• **Try it**
The pictures get dropped, while every remaining part of the listing is copied exactly.

(Supplied information Opens)

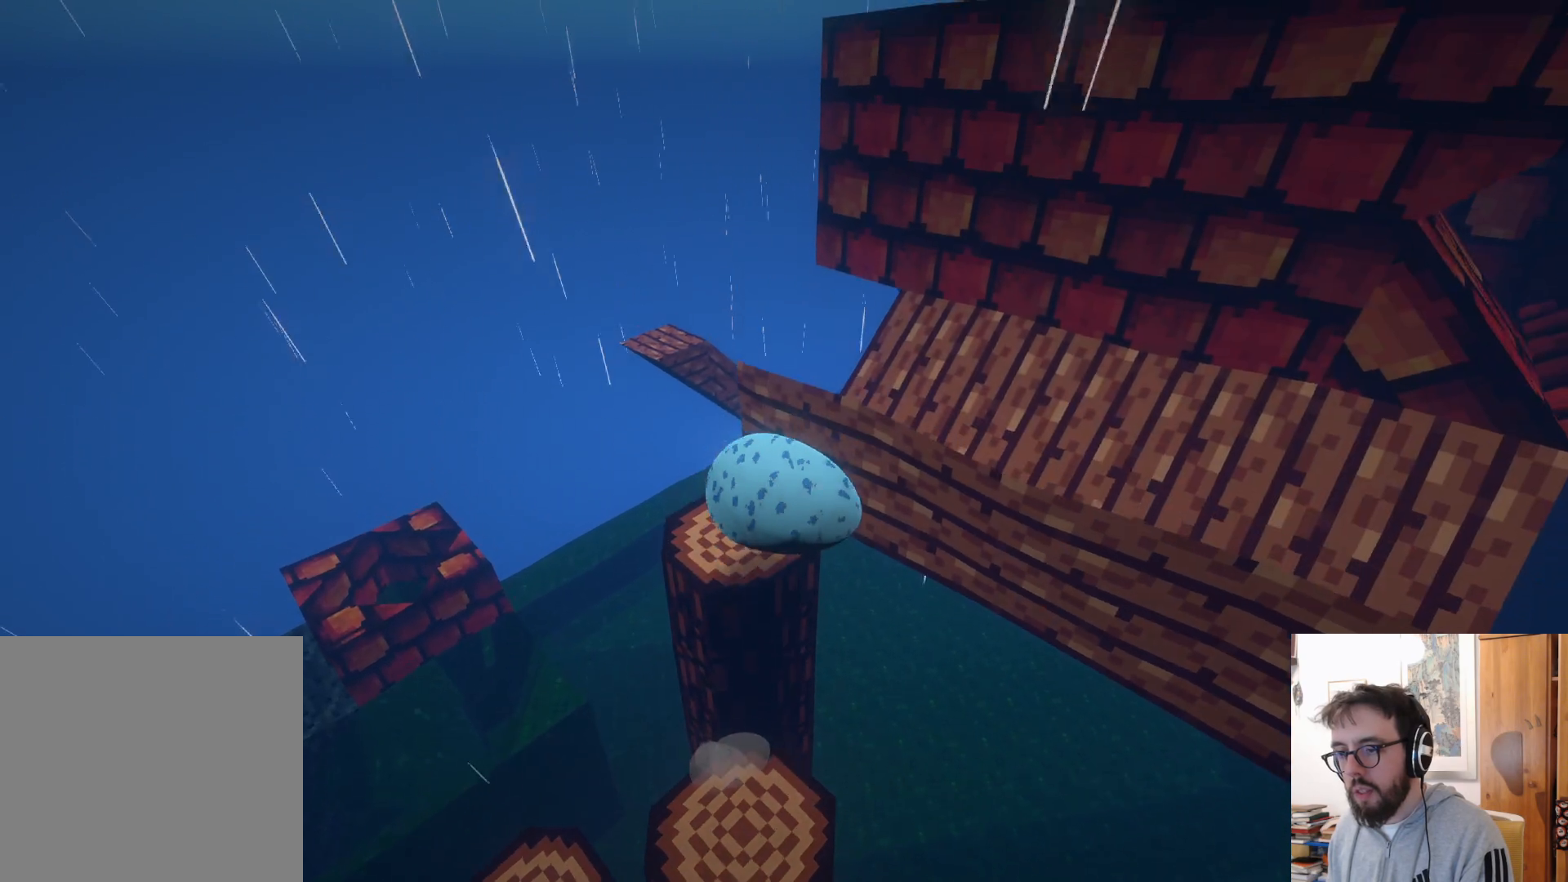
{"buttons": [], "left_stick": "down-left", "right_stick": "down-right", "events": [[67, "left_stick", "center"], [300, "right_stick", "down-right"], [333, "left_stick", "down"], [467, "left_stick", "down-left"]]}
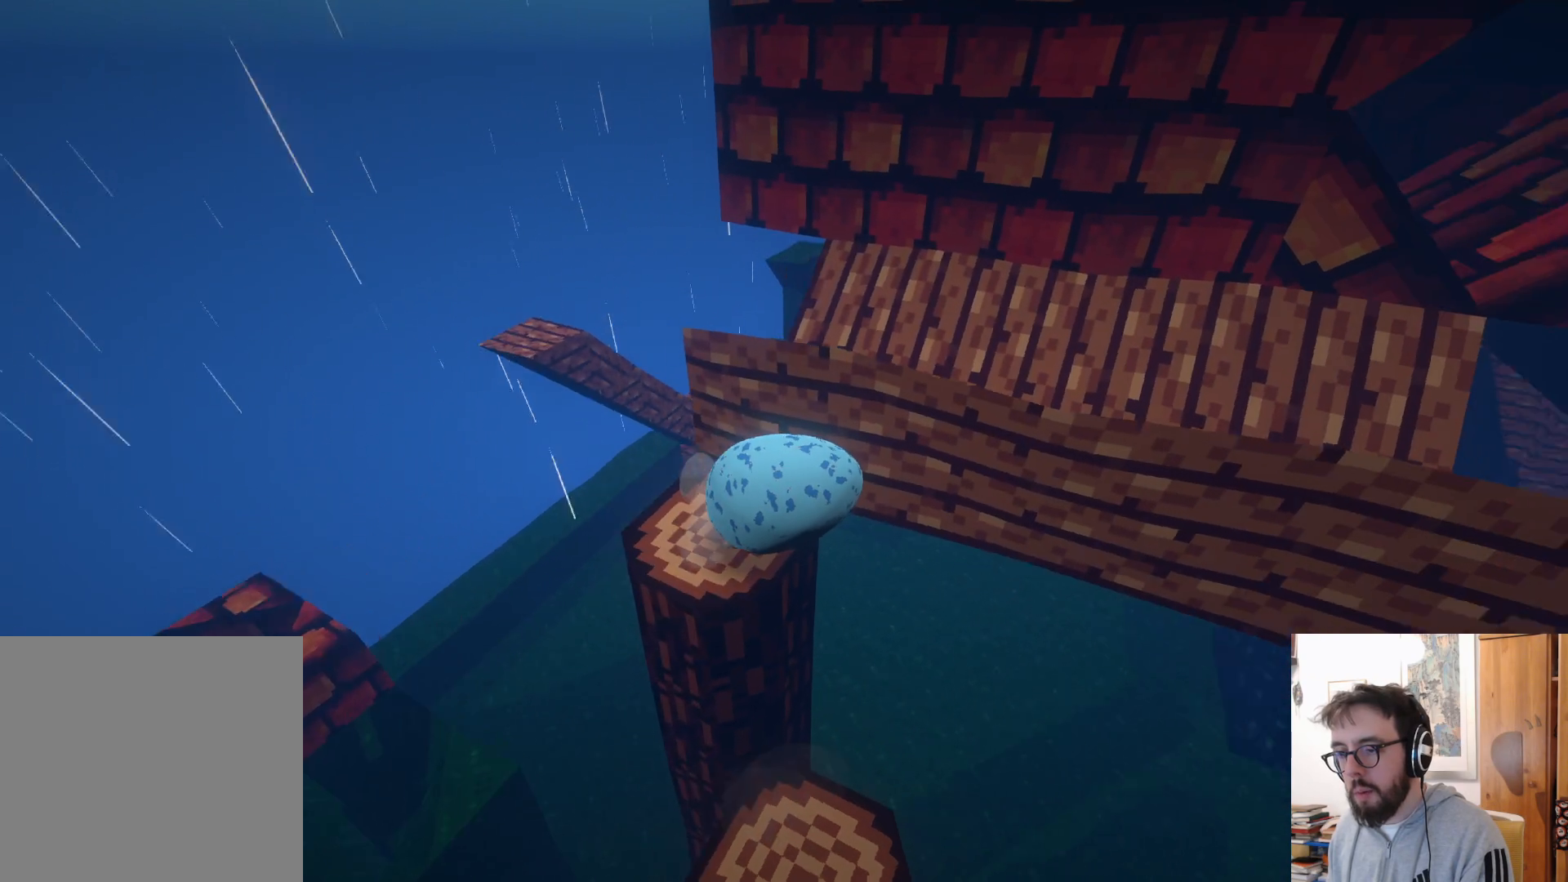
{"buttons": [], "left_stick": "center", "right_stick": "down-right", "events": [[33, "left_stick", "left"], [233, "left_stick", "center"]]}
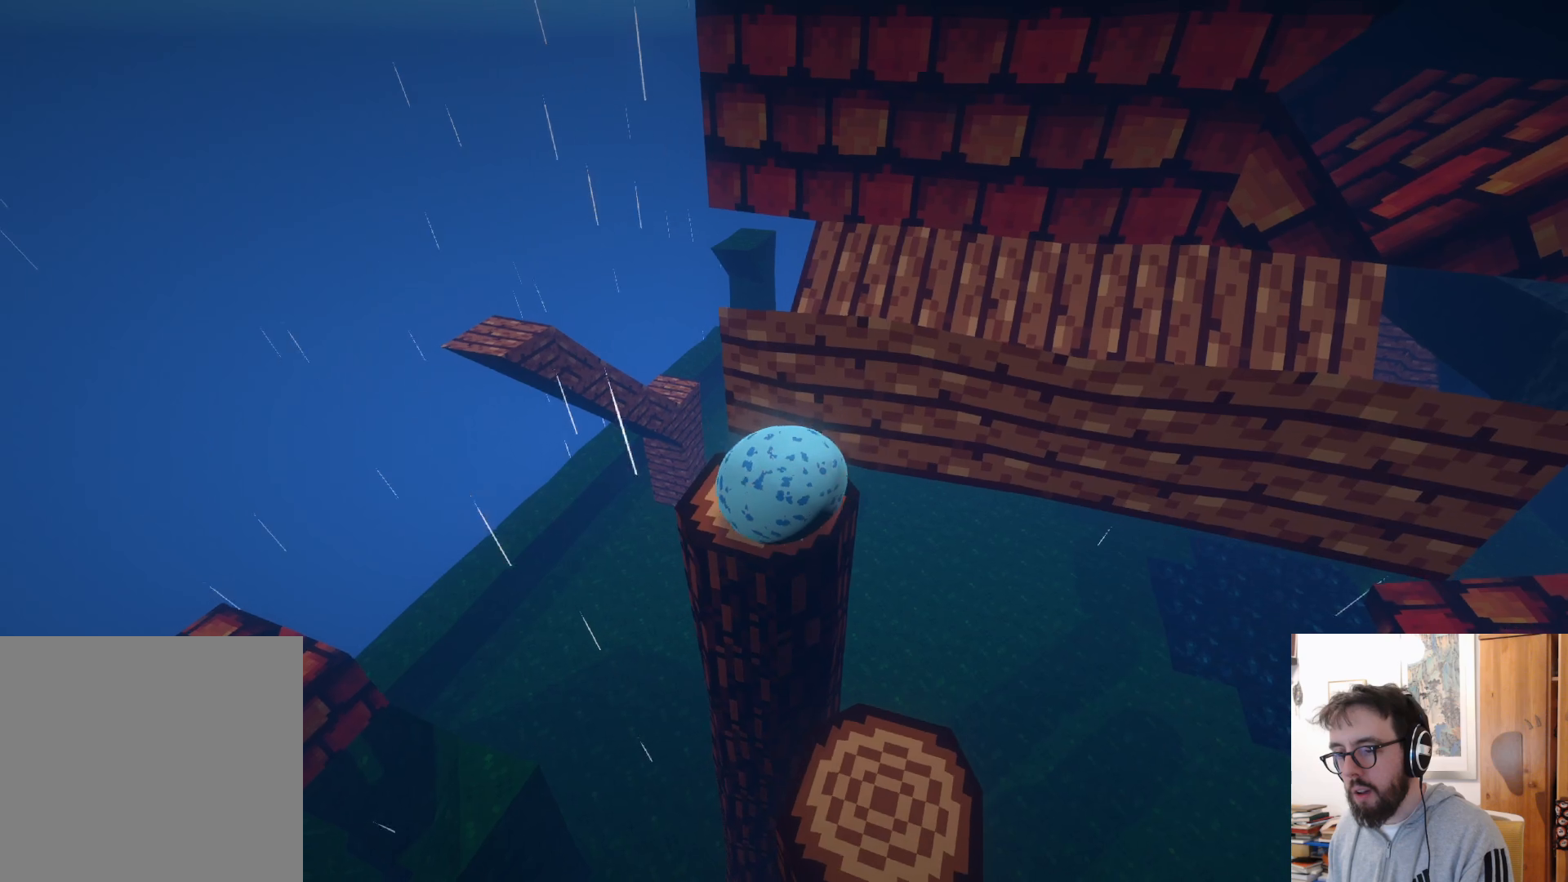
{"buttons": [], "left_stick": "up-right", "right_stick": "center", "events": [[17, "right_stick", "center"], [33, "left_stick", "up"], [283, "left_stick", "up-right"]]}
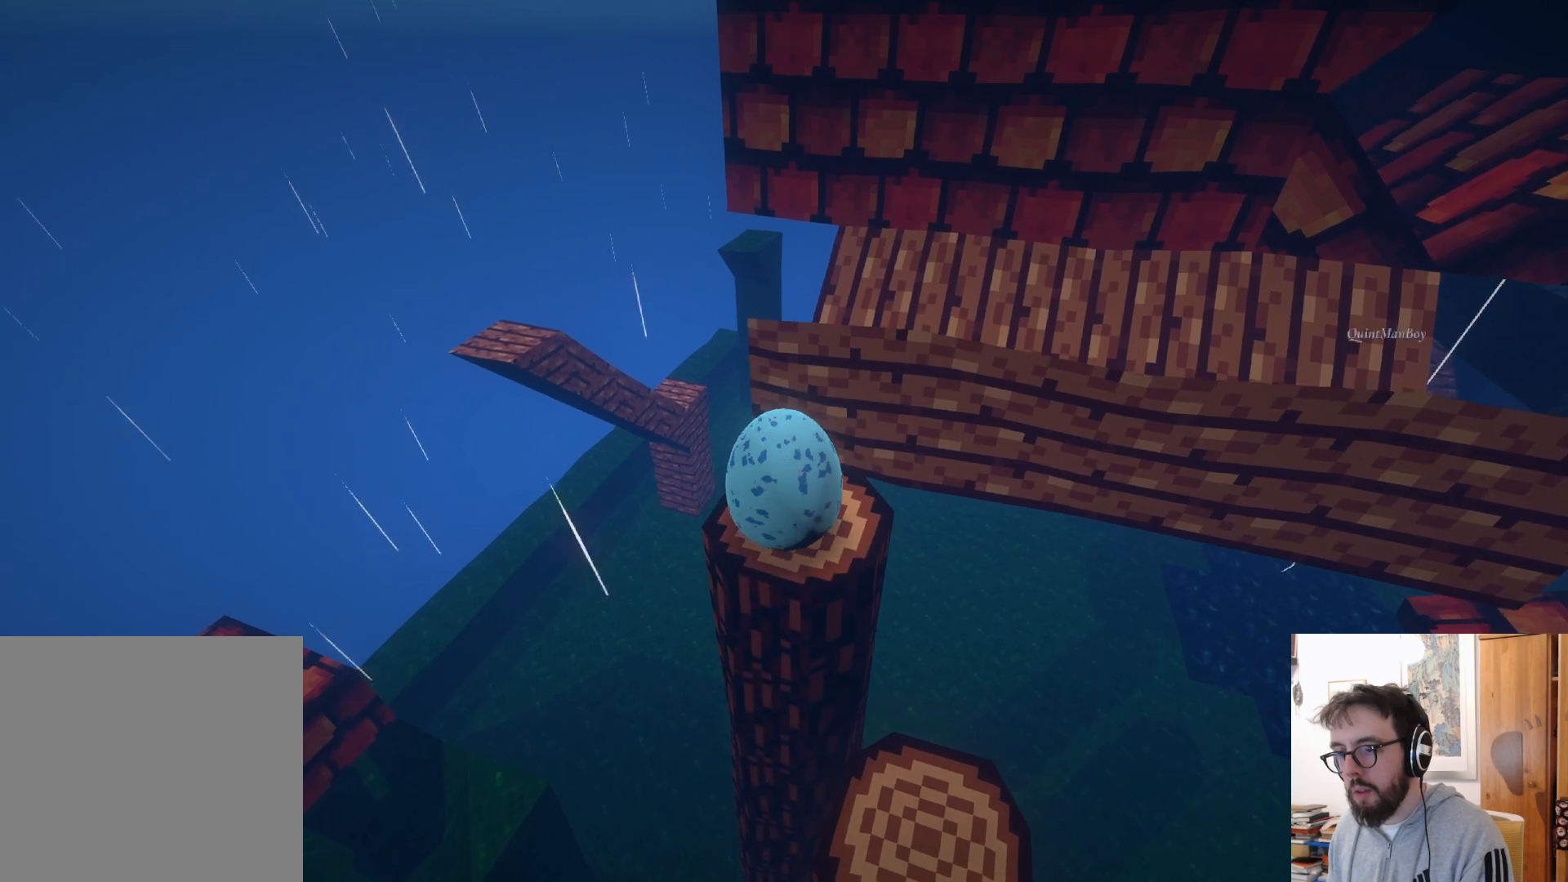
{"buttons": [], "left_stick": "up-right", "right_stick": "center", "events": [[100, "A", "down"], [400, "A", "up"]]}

(Supplied information Closes)

• **Expected answer**
{"buttons": [], "left_stick": "down-left", "right_stick": "down-right", "events": [[67, "left_stick", "center"], [300, "right_stick", "down-right"], [333, "left_stick", "down"], [467, "left_stick", "down-left"]]}
{"buttons": [], "left_stick": "center", "right_stick": "down-right", "events": [[33, "left_stick", "left"], [233, "left_stick", "center"]]}
{"buttons": [], "left_stick": "up-right", "right_stick": "center", "events": [[17, "right_stick", "center"], [33, "left_stick", "up"], [283, "left_stick", "up-right"]]}
{"buttons": [], "left_stick": "up-right", "right_stick": "center", "events": [[100, "A", "down"], [400, "A", "up"]]}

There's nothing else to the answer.